Week 10 - Content Flashcards
(22 cards)
What is cognitive bias?
Systematic error in thinking that can inform irrational choices; typically based on a persons experience or stereotypes.
What are the two types of bias?
Conscious bias, and unconscious bias
What is conscious bias?
Biased attitudes about certain group/topic we are aware of
What is unconscious bias?
Biased attitudes about certain group/topics we are unaware of, operate outside of your control and awareness
Why are unconscious biases formed?
Shaped by survival instinct that causes people to associate with people they perceive to be similar to them, forming groups because they are deemed to be safe.
What is avalibilty heuristic bias?
We rely on immediate example that come to mind while making judgements.
What is anchoring bias?
We rely heavily in the first piece of information introduced when making decisions
What is the framing affect?
Draw different conclusions from same information depending on how it is presented.
What is the halo effect?
If you see a person having a positive trait, that positive trait will spill over into their other trait (also works with negative traits)
What is authority bias?
We trust and are more influenced by the opinions of authority figures
What is confirmation bias?
We tend to find and remember information that confirms our perceptions
What is the placebo effect?
If we believe a treatment will work, if often will have a small physiological effect
What is gamblers fallacy?
We think future possibilities are affected by past events
What are different examples of fallacious thinking?
Error in logical thinking: distorting an issue, drawing false conclusion, misusing evidence.
Ad Hominem: attacking person making argument rather than arguement itself
Straw Man: arguing against oversimplified or otherwise distorted version of your opponents arguement
Slippery Slope: claiming single event will inevitably give rise to chain of future events
What is Bayesian reasoning?
Evaluates all new data in context of an ‘existing dataset’ if that dataset has been flawed/biased/stigmatised for whatever reason then it doesn’t matter how good or accurate the new data coming in all new data is not interpreted properly we get the wrong outcome.
What is misinformation?
Innaccurate misleading information presented as fact; intention may not always be to mislead.
What is disinformation?
Misinformation with the deliberate intent to mislead.
What is ‘fake news’?
Sensationalised, misleading information presented as news
What are tactics used by mis/disinformation?
Make something appear safe and helpful, make something appear very dangerous.
What are ways we can stop misinformation?

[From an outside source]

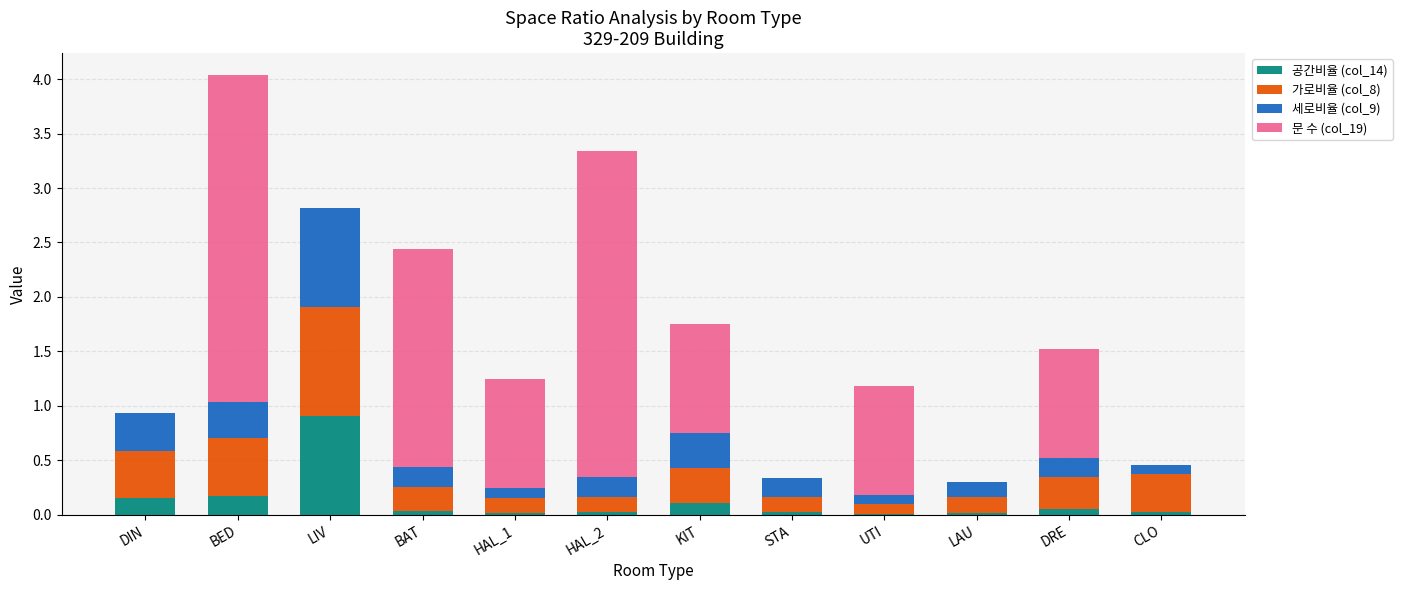

At which category is the sum across all series the highest?

BED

Take personal responsibility (fact check info), assess source, go beyond headline, see if author is credible, check if data is relevant and up to date, check for credible supporting evidence, check own biases.
What is the strongest form of evidence on the hierarchy of scientific evidence pyramid?
Meta-analyses and systematic reviews
What is the CRAAP test?
Currency: is the source up to date?
Relevance: is the source relevant to your research?
Authority: Where is the source published? Who is the author? Are they considered reputable and trustworthy in their feild?
Accuracy: Is the source supported by evidence? Are the claims cited correctly?
Purpose: What was the motive behind publishing the source?